Piezotronics and piezo-phototronics based on the third generation semiconductors are two novel fields for low power consumption, self-powered technology and internet of things. Strain-induced piezoelectric field plays a key role to modulate not only charge-carrier transport but also quantum transport properties in piezoelectric semiconductors, especially for two-dimensional materials which can withstand large strain. In this paper, we theoretically study piezotronic effect on the modulation of spin and valley properties in single-layered MoS₂. Spin- and valley-dependent conductance, electronic density distribution and polarization ratio are investigated by quantum transport calculation.

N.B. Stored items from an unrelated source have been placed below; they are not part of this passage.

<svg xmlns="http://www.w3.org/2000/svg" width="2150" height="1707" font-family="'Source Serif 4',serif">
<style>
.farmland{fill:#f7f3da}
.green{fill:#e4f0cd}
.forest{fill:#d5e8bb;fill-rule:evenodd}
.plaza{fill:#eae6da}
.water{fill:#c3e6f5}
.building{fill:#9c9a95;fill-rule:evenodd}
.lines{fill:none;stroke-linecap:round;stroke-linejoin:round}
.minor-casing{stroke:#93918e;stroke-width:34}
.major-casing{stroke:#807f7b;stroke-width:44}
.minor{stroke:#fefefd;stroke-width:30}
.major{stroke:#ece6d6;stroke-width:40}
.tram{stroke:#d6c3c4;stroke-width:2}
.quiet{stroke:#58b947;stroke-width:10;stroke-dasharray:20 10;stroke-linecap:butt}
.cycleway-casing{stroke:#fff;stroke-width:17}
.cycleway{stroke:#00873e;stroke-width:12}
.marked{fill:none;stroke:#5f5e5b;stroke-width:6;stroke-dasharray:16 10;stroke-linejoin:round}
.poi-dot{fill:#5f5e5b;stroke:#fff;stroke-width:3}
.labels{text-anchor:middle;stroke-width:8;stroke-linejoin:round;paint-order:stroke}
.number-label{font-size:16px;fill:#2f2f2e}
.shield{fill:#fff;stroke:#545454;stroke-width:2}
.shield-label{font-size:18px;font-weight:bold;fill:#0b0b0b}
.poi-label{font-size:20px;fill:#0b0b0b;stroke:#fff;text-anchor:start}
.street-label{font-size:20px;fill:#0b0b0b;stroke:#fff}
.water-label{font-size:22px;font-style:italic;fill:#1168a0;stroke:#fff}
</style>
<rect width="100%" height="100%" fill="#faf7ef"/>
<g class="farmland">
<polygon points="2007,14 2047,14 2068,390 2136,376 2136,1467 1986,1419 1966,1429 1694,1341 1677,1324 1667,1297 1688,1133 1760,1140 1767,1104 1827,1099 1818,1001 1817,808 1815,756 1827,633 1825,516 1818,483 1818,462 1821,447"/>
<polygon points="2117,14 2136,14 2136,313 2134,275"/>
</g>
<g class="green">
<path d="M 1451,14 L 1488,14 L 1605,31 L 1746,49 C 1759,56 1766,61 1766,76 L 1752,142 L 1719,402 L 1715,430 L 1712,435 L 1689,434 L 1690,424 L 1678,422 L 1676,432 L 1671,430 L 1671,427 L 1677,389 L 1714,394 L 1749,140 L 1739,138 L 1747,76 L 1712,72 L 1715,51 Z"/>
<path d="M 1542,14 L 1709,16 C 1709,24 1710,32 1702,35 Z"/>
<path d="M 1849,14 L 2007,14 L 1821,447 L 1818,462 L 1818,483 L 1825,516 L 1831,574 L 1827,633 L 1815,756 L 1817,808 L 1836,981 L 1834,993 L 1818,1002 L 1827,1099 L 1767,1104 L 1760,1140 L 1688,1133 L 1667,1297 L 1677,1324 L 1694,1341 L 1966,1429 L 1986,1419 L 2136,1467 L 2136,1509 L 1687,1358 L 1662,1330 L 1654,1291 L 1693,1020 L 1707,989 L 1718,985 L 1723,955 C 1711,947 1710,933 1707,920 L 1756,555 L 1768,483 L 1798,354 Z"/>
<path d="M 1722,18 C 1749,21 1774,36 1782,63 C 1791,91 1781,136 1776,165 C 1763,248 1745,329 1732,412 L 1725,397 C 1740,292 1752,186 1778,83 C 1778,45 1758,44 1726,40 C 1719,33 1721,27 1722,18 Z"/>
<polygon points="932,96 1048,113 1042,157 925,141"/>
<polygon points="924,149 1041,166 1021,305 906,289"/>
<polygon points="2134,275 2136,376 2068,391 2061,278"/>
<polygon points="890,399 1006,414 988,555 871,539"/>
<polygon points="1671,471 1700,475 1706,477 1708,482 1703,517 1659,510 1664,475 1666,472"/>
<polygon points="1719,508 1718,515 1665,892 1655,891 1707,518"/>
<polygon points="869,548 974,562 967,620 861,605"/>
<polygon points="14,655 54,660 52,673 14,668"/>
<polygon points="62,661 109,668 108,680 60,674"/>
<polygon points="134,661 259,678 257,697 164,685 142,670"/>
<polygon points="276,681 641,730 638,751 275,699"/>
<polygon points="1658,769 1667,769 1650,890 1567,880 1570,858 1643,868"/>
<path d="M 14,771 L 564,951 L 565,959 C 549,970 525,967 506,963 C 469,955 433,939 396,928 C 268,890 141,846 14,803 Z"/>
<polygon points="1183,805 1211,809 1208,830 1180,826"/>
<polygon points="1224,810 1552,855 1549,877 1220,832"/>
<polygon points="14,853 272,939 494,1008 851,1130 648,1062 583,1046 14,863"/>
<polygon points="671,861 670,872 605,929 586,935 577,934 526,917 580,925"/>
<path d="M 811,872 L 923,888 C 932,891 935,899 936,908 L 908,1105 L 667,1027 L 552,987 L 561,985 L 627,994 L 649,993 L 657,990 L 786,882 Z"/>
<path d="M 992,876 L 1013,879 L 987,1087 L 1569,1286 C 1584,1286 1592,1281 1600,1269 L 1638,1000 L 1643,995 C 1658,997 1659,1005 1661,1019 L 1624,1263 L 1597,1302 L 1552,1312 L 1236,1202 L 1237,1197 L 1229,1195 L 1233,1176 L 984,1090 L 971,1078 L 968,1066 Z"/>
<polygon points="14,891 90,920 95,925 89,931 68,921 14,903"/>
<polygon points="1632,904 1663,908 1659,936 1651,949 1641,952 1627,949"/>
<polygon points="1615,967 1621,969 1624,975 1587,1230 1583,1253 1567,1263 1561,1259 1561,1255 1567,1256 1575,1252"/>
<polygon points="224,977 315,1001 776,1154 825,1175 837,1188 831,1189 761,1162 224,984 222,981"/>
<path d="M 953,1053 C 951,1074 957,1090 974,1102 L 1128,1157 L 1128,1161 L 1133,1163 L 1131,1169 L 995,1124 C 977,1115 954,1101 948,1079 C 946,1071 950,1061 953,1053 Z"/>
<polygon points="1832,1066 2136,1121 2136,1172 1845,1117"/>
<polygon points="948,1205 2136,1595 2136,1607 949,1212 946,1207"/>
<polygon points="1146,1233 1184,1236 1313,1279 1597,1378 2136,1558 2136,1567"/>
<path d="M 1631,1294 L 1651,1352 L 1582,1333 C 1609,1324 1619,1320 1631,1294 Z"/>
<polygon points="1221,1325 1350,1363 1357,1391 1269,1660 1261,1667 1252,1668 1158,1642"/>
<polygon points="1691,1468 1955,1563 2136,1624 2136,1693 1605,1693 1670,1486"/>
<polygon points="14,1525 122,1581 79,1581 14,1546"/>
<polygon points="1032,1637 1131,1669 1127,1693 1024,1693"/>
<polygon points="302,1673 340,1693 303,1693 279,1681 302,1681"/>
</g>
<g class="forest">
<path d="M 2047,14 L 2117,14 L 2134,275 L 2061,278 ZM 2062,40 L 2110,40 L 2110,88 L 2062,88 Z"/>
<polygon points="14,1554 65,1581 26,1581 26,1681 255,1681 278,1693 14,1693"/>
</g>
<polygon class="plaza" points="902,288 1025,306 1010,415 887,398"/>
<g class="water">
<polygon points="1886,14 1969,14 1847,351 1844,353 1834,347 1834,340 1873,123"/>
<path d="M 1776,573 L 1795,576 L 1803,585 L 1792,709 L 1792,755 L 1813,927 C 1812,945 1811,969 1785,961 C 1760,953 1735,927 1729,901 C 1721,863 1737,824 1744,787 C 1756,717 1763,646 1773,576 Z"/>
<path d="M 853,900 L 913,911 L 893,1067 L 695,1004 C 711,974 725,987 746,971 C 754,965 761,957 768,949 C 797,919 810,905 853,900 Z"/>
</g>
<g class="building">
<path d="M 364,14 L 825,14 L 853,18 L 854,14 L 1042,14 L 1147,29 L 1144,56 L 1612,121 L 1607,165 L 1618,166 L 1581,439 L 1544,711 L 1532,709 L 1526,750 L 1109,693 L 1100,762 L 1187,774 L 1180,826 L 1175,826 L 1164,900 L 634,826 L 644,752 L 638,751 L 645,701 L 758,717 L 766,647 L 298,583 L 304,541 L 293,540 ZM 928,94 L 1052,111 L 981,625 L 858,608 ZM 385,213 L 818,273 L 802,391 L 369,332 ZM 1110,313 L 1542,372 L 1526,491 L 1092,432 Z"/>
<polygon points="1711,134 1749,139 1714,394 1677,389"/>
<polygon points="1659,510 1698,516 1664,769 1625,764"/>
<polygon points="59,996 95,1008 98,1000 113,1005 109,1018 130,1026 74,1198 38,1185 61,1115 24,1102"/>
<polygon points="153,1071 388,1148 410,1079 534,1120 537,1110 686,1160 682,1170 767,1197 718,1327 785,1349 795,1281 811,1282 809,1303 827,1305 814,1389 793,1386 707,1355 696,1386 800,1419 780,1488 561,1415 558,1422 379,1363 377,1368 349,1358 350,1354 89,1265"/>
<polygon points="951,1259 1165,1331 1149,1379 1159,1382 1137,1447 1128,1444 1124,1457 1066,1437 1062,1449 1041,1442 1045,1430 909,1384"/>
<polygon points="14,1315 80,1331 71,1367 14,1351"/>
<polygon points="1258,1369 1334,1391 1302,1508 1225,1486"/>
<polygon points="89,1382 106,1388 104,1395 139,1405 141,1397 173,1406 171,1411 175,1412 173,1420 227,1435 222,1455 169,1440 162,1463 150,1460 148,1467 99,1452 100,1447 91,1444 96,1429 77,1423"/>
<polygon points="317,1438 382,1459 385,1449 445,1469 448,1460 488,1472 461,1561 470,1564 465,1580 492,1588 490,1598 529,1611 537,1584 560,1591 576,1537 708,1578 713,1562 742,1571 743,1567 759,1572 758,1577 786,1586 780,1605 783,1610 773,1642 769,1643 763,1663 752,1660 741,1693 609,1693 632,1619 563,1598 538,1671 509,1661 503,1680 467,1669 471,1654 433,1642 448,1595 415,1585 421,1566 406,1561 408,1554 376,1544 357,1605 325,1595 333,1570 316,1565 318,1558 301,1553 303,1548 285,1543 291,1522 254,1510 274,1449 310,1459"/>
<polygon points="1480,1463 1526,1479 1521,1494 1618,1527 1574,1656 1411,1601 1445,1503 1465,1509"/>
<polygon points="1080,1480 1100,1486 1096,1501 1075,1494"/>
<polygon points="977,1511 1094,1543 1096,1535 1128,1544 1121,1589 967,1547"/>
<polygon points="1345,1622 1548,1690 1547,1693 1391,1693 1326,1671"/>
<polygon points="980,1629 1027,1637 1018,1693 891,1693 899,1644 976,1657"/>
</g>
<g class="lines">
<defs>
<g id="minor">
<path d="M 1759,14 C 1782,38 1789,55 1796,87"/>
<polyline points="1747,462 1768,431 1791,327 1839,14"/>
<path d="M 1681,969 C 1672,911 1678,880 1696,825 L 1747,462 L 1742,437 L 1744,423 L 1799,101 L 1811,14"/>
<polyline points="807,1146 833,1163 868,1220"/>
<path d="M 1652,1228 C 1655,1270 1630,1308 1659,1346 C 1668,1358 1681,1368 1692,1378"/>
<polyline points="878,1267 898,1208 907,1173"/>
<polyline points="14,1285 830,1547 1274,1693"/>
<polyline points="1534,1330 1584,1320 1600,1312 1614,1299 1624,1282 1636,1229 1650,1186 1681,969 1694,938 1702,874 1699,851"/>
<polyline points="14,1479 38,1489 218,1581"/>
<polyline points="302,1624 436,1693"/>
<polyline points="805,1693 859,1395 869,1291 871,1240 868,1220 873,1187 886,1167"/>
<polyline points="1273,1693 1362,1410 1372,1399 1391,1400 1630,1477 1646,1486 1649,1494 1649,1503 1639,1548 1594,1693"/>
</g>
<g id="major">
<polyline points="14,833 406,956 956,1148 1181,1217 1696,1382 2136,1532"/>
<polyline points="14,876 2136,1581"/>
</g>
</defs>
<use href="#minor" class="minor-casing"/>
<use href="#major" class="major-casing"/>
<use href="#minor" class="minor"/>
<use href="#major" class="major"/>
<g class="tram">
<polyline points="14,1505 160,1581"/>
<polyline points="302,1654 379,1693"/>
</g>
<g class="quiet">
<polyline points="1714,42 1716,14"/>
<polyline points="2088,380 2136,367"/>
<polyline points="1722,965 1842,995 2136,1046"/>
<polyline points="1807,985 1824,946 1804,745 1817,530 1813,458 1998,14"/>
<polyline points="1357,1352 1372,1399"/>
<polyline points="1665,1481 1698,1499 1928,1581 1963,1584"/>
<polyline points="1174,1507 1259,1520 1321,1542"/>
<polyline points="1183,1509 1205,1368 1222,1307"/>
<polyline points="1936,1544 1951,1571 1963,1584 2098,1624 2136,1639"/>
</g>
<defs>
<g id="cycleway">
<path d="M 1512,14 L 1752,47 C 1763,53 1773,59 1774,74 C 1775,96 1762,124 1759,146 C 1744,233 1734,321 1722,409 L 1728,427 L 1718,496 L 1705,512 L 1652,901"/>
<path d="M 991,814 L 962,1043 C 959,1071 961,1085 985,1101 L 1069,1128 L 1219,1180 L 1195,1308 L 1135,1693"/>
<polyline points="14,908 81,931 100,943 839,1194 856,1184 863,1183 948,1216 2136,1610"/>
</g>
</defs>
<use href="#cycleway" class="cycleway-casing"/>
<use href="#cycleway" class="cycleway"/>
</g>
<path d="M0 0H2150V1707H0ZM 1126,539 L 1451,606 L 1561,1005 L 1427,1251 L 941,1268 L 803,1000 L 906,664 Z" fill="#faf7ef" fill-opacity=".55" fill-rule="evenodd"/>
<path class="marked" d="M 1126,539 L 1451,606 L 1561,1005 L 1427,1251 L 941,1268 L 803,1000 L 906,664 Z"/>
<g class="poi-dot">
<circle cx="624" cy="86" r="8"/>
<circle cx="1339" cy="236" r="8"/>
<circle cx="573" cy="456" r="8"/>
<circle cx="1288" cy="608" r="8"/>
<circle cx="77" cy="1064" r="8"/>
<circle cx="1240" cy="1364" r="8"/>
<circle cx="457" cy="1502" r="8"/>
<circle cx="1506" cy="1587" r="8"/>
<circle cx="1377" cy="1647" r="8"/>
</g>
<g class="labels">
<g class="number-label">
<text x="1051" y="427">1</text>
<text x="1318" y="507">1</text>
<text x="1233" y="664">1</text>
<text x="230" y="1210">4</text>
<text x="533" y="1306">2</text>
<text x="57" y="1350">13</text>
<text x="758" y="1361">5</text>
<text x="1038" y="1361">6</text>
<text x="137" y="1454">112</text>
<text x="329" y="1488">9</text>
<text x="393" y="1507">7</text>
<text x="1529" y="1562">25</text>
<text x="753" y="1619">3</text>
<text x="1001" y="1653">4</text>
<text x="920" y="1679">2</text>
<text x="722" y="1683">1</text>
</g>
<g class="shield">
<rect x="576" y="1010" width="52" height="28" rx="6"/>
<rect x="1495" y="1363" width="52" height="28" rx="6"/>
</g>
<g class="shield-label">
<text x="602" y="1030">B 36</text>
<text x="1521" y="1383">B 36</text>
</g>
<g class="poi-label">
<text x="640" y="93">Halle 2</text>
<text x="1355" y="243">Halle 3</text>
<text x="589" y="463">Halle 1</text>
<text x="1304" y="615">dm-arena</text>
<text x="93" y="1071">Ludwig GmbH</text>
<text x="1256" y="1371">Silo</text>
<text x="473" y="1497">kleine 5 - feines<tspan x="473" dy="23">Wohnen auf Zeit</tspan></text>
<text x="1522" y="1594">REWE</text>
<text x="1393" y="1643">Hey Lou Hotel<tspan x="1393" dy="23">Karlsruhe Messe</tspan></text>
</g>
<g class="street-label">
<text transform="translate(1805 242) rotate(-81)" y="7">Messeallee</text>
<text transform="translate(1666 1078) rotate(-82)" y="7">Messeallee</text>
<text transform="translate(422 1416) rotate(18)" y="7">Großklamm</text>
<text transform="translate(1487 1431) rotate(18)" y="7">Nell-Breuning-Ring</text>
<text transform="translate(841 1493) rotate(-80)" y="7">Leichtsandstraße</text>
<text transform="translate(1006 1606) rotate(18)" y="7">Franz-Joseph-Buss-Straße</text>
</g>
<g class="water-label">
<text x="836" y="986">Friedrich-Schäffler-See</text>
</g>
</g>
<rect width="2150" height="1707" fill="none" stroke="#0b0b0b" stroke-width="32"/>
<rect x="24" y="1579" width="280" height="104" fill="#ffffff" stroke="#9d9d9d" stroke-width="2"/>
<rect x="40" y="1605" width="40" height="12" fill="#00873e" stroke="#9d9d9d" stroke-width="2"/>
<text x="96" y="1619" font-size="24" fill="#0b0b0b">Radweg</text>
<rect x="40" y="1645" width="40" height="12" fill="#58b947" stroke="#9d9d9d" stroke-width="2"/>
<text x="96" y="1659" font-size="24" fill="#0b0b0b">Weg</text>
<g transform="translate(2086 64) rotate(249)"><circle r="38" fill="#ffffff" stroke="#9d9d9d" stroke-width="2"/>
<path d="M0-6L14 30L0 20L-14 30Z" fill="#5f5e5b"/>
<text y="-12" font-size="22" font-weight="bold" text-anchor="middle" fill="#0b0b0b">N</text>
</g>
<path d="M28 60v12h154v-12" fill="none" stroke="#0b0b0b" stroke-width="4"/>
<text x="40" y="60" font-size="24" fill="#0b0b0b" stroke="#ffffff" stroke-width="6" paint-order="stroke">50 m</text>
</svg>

Because of piezotronic effect, strain-gated spin and valley transistors have excellent quantum state selectivity using by strain. Our work provides not only piezotronic effect on spin and valley quantum states, but also a guidance for designing novel quantum piezotronic devices.

基于第三代半导体的压电和压电光电是低功耗，自供电技术和物联网的两个新领域。应变感应的压电场不仅在调节压电半导体中的电荷载流子传输方面而且在调节量子传输特性方面都起着关键作用，尤其是对于可承受较大应变的二维材料而言。本文从理论上研究了压电效应对单层MoS ₂中自旋和谷值性质的调制。通过量子输运计算研究了自旋和谷依赖的电导，电子密度分布和极化率。由于具有压电效应，应变门控的自旋和谷值晶体管利用应变具有出色的量子态选择性。我们的工作不仅提供对自旋和谷量子态的压电效应，而且为设计新型量子压电器件提供了指导。